The correspondence to Burckhardt can be navigated along six different pathways:
a. by year
b. by sender
c. by the place from which the letter was sent
d. by searching the contents of the text using keywords
e. by a timeline showing the letters that were sent during a specific period, which can then be selected and examined
f. by means of a map + timeline showing the place of origin of letters written over a specific arc of time.
In the annotation were two distinct phases: identification of the object (person, quote, art work etc ...) then identification of resource (the text, an image or the fragment an image). Given that most resources today (documents, images and different types of content) are available on the web – a fact that is rapidly extending to the Humanities and the Social Sciences, where researchers are making the transition from analog to digital – the possibility of annotating web resources directly and sharing research with others is becoming of primary importance.
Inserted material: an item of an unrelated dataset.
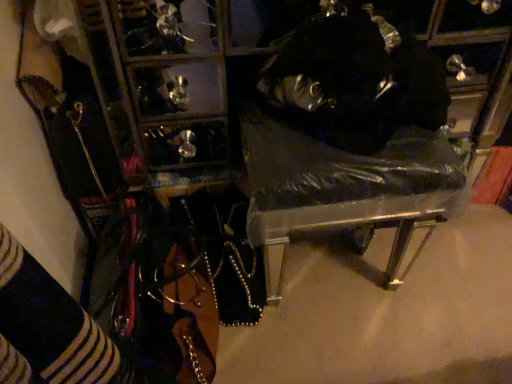
This screenshot has width=512, height=384. Find the location of `vacant space to the right of clear plastic bag at center`. vacant space to the right of clear plastic bag at center is located at coordinates (465, 280).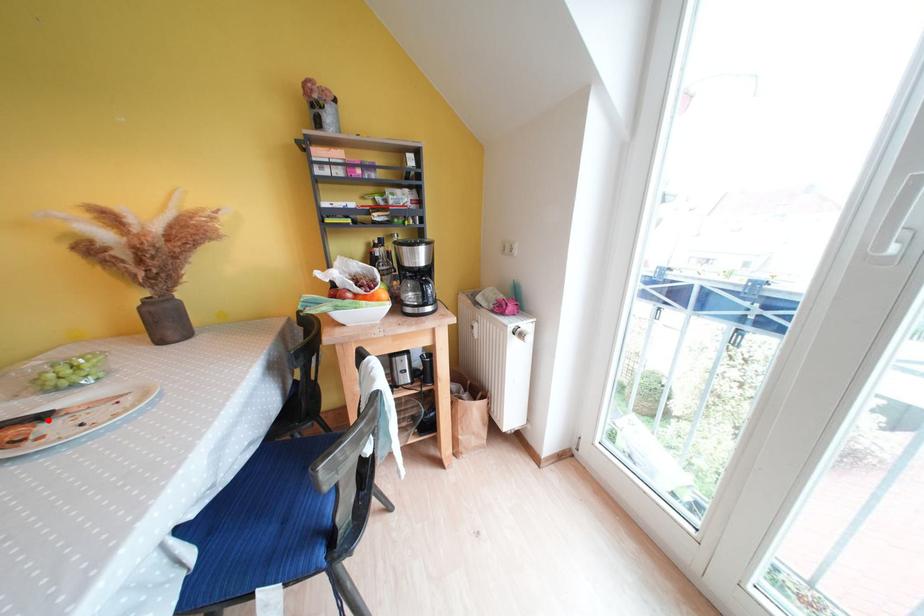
The semantic annotation of the contents of Burckhardtsource.org is being carried out using the Pundit software package, which is designed to identify persons, places, dates, citations, bibliographic sources, and related works of art. These categories have been brought together to form the ontology of the Digital Library, which can be shared with other projects. Notwithstanding some inherent problems, the advantages of using a semantic system of annotation lies not only in the amount of information it can convey and the fact that this information can be gathered and stored in a structured manner, but above all in the fact that the concepts have been codified in semantic terms and therefore can be shared and are fully inter-operational with the contents of other platforms.
A lexicon of place names and persons’ names (the correspondents and other persons cited in the letters) has been linked to the database of Linked Data Freebase.com. In this way, other scholars can make direct use of the material gathered and processed by the EUROCORR research team, whose original aim was to produce a critical edition of the correspondence to Burckhardt, but who in the process have enriched linked data existing databases and created novel views of semantically structured research data collected by EUROCORR through innovative research tools such as Pundit.
From May 2013 the research team has begun digitalizing the correspondence written by Jacob Burckhardt to his correspondents (published in Jacob Burckhardt: Briefe. Vollständige und kritische Ausgabe mit Benützung des handschriftlichen Nachlasses bearbeitet von Max Burckhardt, 11 vols., Basel: Benno Schwabe & Co, 1949-1994). First, identifying data and metadata for each letter will be inserted into the Burckhardtsource.org platform. The corpus of letters will then be published on the website.
This undertaking extends beyond the original scope of the EUROCORR project. Anyway, by placing at the disposition of scholars the entire correspondence of Burckhardt thanks to the use of semantic web technologies (Linked Data) the added value for the whole scholarly community will be enormous. The entire network of Burckhardt’s correspondence will be then browsable on the web.